Dr Lauren Kelly also looked into the claims for the same TV network, and was quick to point out that pizza is not particularly good for you – but that most cereals available today are even worse.

Lauren also insisted Chelsey’s claims about pizza were designed to “highlight that cereal has poor nutritional value”, rather than praise pizza.

She added: “Not that pizza is the best choice either, but people usually consider pizza a cheat food – the opposite of a healthy choice.”

And Chelsey agreed, saying she was “not recommending pizza as an everyday breakfast”, but instead trying to discourage people from eating sugary cereal.

She clarified: “People should focus on a balance of high fibre carbohydrates, lean protein, and healthy fats to stay full throughout the morning.

“It’s shocking to know that pizza is comparable to, if not higher in protein than, the food so many American kids are eating every morning for breakfast.”

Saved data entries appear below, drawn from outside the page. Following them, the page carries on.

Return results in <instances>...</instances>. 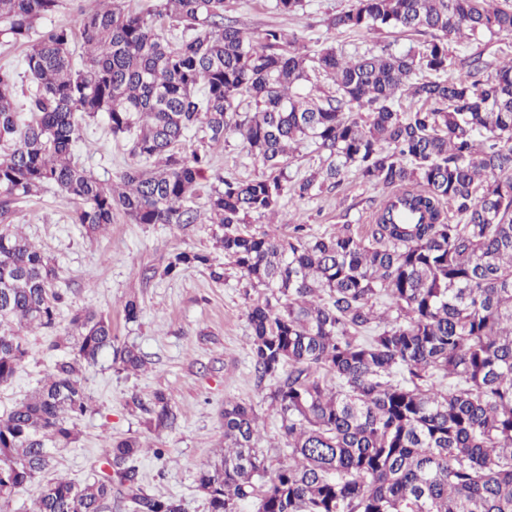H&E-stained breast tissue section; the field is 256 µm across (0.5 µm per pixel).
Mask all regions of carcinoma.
Wrapping results in <instances>:
<instances>
[{"label":"carcinoma","mask_w":512,"mask_h":512,"mask_svg":"<svg viewBox=\"0 0 512 512\" xmlns=\"http://www.w3.org/2000/svg\"><path fill=\"white\" fill-rule=\"evenodd\" d=\"M76 28L38 41L31 31L60 0H0V36L27 47L36 84L22 115L16 78L0 68V385L30 348L20 327L55 324L63 295L50 259L13 230L16 204L53 184L79 200L75 223L95 231L121 211L137 224H194L207 214L217 244L247 280L269 291L247 311L257 385L280 416L288 454L270 469L256 447L252 406L224 404V453L200 470L208 512H512V58L480 77V58L448 81L451 45L512 36L497 0H352L333 29H399L426 36L417 52L386 49L346 60L310 54L268 28L257 39L224 15V0H161L145 13L100 0ZM184 26L180 36L165 23ZM80 39L81 63L75 62ZM322 73L335 94L302 93ZM106 119L145 164L105 188L78 163L80 119ZM201 129L235 132L262 159L260 179L224 178L205 211L187 202L208 155H182ZM301 144L324 166L292 182ZM350 171L385 197L365 233L344 224L315 235L291 218L286 236L254 233L280 198L339 188ZM458 219L448 220L445 208ZM205 266L174 253L162 275ZM388 303L380 312L377 303ZM395 312L390 316L389 312ZM74 339L28 398L0 415V512L75 439L91 397L79 368L103 353L124 370L143 356L118 344L96 312L72 317ZM138 406L157 428L177 420L161 392ZM131 437L103 448L111 473L85 485L52 478L30 512H105L117 489L131 512H184L181 499L142 487Z\"/></svg>","instance_id":"carcinoma-1"}]
</instances>
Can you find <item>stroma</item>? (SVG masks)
<instances>
[{"label":"stroma","mask_w":512,"mask_h":512,"mask_svg":"<svg viewBox=\"0 0 512 512\" xmlns=\"http://www.w3.org/2000/svg\"><path fill=\"white\" fill-rule=\"evenodd\" d=\"M349 5L350 0H303L298 14L284 15L276 10L275 0H224V11L249 36L259 37L276 26L297 34L309 50L329 45L348 59L384 47L399 53L421 47L422 37L397 31L368 34L327 28V18ZM505 43V37L486 35L463 40L453 51L460 60L480 57L485 74L491 75L506 59ZM130 149V138L112 136L104 119L97 118L87 122L74 156L108 186L136 164ZM196 149L207 151L211 159L196 189L197 208H204L211 186L219 179L252 180L266 173L238 135H227L224 143L216 145L199 130L184 145L185 153ZM382 197L380 189L351 173L340 188L303 200L283 196L275 223L256 219L251 227L283 236L289 231V215L295 214L316 234L333 233L344 224L365 231ZM13 223L56 265L57 288L64 300L54 330L27 331L31 353L12 383L0 386V413L23 400L52 372L57 353L51 342L67 335L76 311L93 310L110 317L118 342L135 346L147 363L146 371L135 374L116 369L105 353L96 363L83 366L81 378L92 397V409L76 420L75 443L55 451L50 476L85 484L102 468V449L109 439L133 437L141 446L135 464L143 488L181 498L185 512H207L197 475L224 446L220 413L228 400L252 406L260 425L258 448L270 465L282 460L285 440L280 418L263 400L250 359L247 310L264 298L266 290L251 286L225 259L213 224H136L118 212L105 229L89 234L75 223L73 206L63 202L52 186L18 203ZM179 251L210 253L218 261L221 279H212L203 266L174 278L158 276L157 268ZM132 297L141 313L137 321L129 322L123 306ZM157 391L170 398L178 413L176 425L159 432L149 429L146 414L135 406ZM158 448L164 449V458L155 457Z\"/></svg>","instance_id":"1"}]
</instances>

Lauren and Chelsey both say the best thing to do is think about what you eat and try to make healthy choices for each meal.

Dr Kelly said: “The important take home is to be more mindful of what’s in our food and to eat a balanced breakfast that’s high in protein and minimizes carbs from added sugar and fried foods.”

And Chelsey added: “Additionally, it’s important to note that there are some great breakfast cereals on the market.

“Look for whole grains and less than 5g sugar per serving when checking the nutrition facts label.”